(YOUR GOAL)
Copy the entries word for word in the stretch from the line containing "phylum: Tracheophyta" through the line containing "scientific name: Tyrannus tyrannus", including both of those lines. Leave the pictures out of your answer.
────
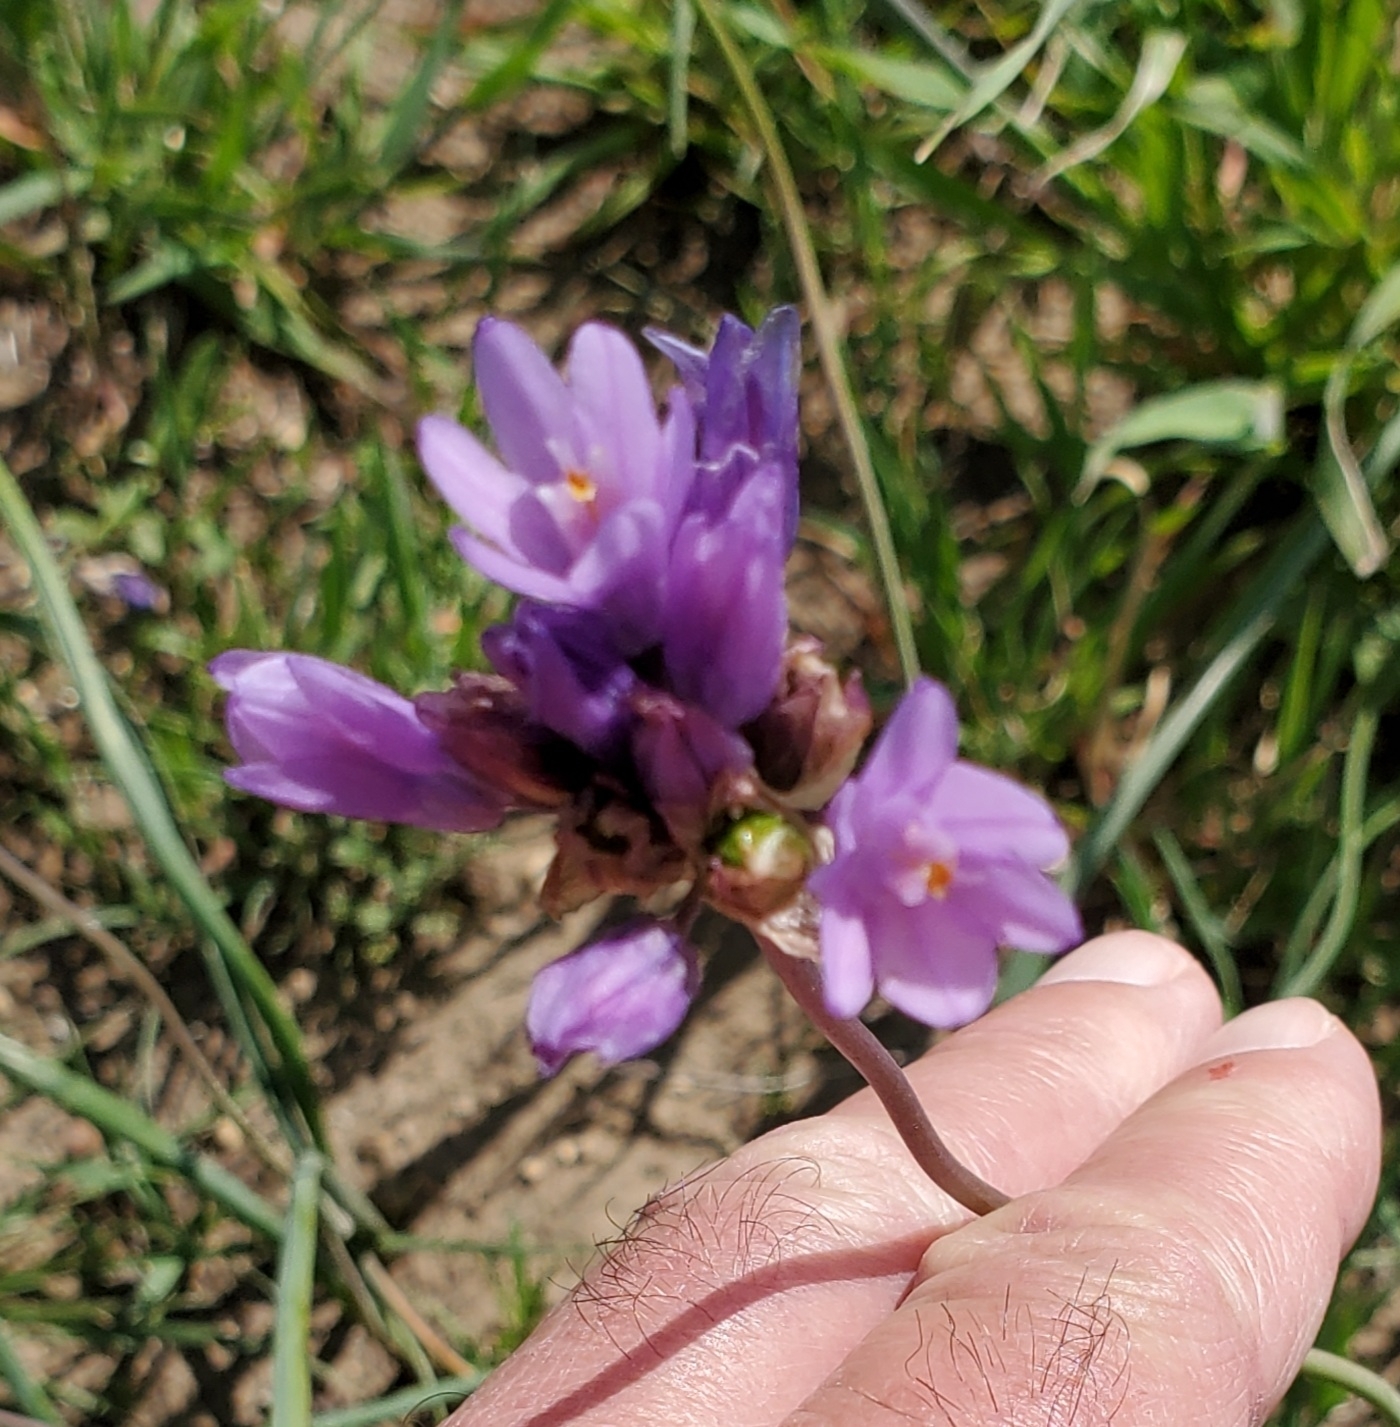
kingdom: Plantae
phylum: Tracheophyta
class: Liliopsida
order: Asparagales
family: Asparagaceae
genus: Dipterostemon
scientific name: Dipterostemon capitatus
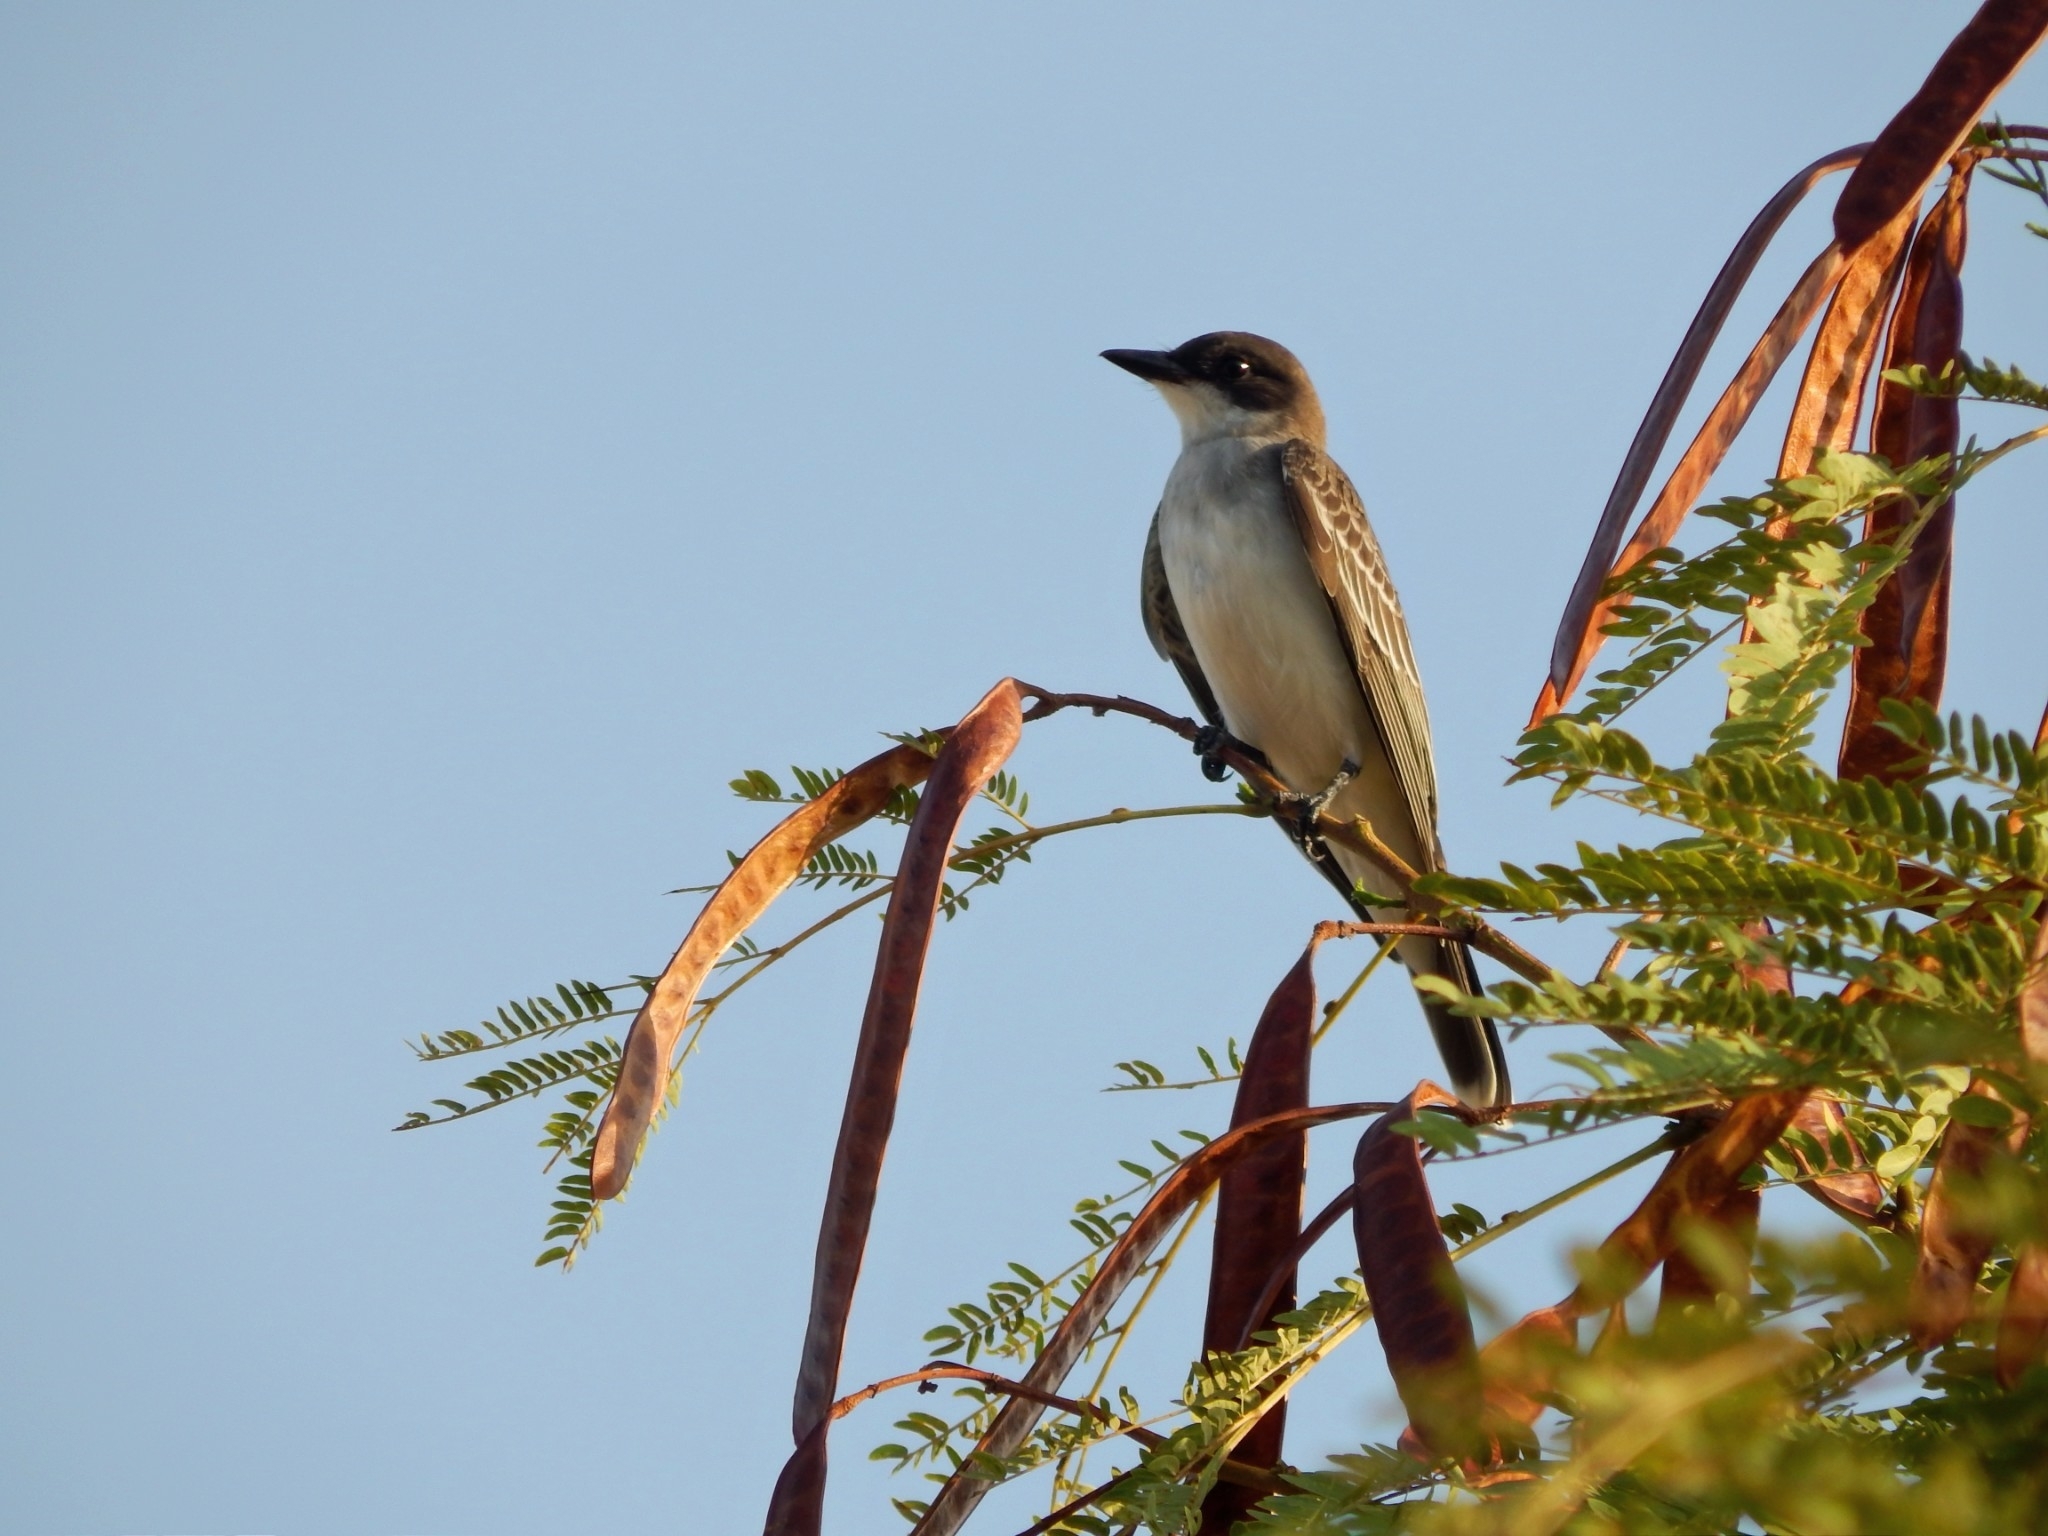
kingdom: Animalia
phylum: Chordata
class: Aves
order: Passeriformes
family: Tyrannidae
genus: Tyrannus
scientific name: Tyrannus tyrannus
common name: Eastern kingbird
────
(ANSWER)
phylum: Tracheophyta
class: Liliopsida
order: Asparagales
family: Asparagaceae
genus: Dipterostemon
scientific name: Dipterostemon capitatus
kingdom: Animalia
phylum: Chordata
class: Aves
order: Passeriformes
family: Tyrannidae
genus: Tyrannus
scientific name: Tyrannus tyrannus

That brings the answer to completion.